The movie suffers from the obvious low budget and, as is also often the case with these kinds of films, issues of pacing and a sense that most of the events onscreen lack any purpose. The protagonists end up trying to go from A to B, which is supposedly a place of safety, but you can't help wondering why they just don't divert to anywhere closer that could make for an equally adequate "safe house".

The acting isn't too bad though. David Ryan is okay, Marian Araujo makes for an appealing potential heroine, David Muyllaert is just fine and Eoin Whelan compensates for moments of his indecipherable, strong accent with such a hilarious turn that he steals the entire film. Amy Redmond is also amusing as a woman initially mistaken for someone already zombiefied.

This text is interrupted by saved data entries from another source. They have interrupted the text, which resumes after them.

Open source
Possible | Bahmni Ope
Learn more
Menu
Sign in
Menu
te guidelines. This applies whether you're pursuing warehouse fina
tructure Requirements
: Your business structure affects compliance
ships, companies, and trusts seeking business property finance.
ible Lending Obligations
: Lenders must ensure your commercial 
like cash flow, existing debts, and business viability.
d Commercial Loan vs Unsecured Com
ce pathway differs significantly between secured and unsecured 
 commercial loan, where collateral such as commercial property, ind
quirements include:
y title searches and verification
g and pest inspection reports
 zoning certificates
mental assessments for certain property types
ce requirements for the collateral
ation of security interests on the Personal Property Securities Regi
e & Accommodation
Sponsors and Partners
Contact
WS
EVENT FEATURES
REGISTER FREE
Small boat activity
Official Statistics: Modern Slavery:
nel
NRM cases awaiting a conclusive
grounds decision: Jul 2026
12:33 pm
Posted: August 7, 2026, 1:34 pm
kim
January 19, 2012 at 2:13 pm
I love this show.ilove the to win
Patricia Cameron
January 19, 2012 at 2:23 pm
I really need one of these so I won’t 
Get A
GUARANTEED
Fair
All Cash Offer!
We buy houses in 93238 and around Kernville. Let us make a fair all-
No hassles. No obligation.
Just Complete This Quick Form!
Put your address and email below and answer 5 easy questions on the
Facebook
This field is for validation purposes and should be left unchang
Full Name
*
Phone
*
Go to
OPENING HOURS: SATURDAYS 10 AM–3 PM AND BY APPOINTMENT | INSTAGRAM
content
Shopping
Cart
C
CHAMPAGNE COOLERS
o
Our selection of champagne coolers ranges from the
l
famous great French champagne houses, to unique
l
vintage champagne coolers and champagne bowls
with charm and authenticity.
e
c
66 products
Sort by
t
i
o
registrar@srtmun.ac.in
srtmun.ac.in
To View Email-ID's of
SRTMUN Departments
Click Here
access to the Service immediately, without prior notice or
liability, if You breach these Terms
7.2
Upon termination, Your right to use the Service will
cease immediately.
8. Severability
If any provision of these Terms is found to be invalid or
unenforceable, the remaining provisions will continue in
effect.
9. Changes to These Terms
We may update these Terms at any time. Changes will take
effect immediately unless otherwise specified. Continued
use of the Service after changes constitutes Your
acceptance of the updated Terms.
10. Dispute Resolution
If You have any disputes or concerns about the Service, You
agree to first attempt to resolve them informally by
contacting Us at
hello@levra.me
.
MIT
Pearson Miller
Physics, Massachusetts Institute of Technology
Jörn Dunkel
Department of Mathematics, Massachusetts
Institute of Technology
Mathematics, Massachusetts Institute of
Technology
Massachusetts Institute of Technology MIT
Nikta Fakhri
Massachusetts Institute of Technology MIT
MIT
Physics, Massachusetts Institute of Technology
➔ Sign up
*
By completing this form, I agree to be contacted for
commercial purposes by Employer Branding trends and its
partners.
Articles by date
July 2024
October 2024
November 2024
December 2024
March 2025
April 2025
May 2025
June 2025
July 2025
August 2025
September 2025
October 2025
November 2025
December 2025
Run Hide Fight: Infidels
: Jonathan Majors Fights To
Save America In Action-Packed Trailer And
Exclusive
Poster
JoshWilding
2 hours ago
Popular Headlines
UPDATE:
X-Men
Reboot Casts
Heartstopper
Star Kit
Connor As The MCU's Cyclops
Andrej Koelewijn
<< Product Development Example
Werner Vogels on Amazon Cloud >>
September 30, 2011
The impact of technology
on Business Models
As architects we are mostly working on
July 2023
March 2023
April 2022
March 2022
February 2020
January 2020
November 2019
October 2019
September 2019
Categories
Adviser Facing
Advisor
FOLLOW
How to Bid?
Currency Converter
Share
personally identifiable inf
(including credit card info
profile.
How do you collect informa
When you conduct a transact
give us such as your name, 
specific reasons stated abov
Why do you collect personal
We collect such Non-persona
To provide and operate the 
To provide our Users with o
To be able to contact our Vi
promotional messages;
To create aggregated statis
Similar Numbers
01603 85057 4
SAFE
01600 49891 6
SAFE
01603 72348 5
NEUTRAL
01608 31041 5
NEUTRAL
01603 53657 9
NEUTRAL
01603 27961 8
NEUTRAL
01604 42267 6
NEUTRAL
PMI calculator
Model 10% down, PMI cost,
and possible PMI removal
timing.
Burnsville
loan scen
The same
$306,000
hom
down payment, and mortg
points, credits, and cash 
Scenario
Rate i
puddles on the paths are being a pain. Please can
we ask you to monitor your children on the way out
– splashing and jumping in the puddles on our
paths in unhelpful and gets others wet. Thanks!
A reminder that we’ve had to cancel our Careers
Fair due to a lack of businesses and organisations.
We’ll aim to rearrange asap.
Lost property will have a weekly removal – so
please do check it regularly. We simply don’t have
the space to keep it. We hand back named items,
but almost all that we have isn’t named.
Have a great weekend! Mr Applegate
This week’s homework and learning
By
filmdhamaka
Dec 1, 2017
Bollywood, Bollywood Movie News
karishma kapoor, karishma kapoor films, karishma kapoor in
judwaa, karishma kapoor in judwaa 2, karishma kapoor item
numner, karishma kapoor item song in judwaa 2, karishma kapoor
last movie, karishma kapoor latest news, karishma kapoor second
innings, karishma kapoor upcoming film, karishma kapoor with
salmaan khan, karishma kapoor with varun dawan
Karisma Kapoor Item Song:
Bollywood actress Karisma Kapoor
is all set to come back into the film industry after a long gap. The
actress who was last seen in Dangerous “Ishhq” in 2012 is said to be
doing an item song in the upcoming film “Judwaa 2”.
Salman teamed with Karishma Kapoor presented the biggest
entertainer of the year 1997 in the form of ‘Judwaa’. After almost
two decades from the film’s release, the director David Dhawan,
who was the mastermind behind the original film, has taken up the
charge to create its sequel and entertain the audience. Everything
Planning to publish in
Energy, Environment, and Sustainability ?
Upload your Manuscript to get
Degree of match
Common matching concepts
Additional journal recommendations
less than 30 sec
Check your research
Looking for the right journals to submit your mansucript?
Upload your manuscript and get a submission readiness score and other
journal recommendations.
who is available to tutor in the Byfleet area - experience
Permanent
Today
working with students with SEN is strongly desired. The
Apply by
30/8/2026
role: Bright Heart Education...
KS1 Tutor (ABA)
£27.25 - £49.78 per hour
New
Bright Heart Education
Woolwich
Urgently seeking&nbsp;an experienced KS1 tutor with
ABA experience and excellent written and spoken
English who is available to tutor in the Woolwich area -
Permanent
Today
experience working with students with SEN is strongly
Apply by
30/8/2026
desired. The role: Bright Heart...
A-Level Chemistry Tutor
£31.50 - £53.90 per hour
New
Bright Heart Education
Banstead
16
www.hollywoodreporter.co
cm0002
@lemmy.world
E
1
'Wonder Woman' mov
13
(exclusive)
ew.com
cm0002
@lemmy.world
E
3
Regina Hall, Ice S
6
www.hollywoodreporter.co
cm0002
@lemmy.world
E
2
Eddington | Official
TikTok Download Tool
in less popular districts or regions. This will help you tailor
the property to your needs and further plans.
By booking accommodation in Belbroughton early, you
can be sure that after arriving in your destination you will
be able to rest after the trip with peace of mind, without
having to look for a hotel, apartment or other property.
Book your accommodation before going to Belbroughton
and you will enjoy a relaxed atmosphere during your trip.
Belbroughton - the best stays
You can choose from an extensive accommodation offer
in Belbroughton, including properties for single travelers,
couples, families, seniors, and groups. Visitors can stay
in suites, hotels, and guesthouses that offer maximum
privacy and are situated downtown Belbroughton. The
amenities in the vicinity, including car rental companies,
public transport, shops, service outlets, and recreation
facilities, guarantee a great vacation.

It's a shame that McMahon couldn't do a bit more to cover over the weaknesses. Either a lot of the same areas were re-used or the sets were far too similiar and you have to consider that just changing camera angles and adding some dressing here and there would have made the situation a lot less noticeable. There's also the low lighting levels in many scenes, helping to hide any rough special effects but not helping with the onscreen tension or ability to see just who is fighting who and how the situation is developing.

Despite the flaws, this is definitely still worth a watch for fans of zombie movies and also contains an ironic punchline of an ending that makes for a particular statement you could imagine Romero having a chuckle at. Which edges the whole thing above average.